What exactly does a seal prove?
That a specific file existed in an exact, byte-for-byte form at the sealed UTC timestamp. It does not assert authorship, ownership, or the legality or truth of the contents.
How do I verify a file later?
Open Verify, upload the file and enter its Seal ID. XSeal recomputes the hash and checks the signature, then reports authentic or altered.
What if I lose the Seal ID?
A free account keeps every seal in your dashboard, so you can always find the ID. Without the ID (or an account), a seal cannot be looked up.
Can I share a seal without sending the file?
Yes. Every seal has a public certificate page at /certificate/<Seal ID> that shows the hash, timestamp and signature and re-verifies the signature on load. Share the link and anyone can confirm the seal — and upload their own copy to check it — without an account. The page never exposes the file itself.

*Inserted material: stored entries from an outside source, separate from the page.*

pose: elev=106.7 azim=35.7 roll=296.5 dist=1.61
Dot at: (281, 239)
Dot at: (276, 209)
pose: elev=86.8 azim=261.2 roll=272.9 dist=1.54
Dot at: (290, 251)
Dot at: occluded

What files and sizes are supported?
Any document up to 25 MB. Executable file types are refused for safety. Because only the hash matters, the file format is irrelevant.
Is a seal a qualified electronic signature (eIDAS)?

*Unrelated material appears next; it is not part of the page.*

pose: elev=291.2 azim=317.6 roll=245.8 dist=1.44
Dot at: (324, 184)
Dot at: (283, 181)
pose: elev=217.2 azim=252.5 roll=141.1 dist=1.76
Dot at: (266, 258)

No. A seal is tamper-evidence — proof of integrity and time — not a qualified electronic signature.
How is billing handled?
Paid plans are billed by Website Holding as merchant of record; your statement shows Website Holding. Sealing limits depend on your plan, and verification is always free.
Can I delete a seal or close my account?
Yes. Delete individual seals from your dashboard at any time, or contact support to close your account and remove your data.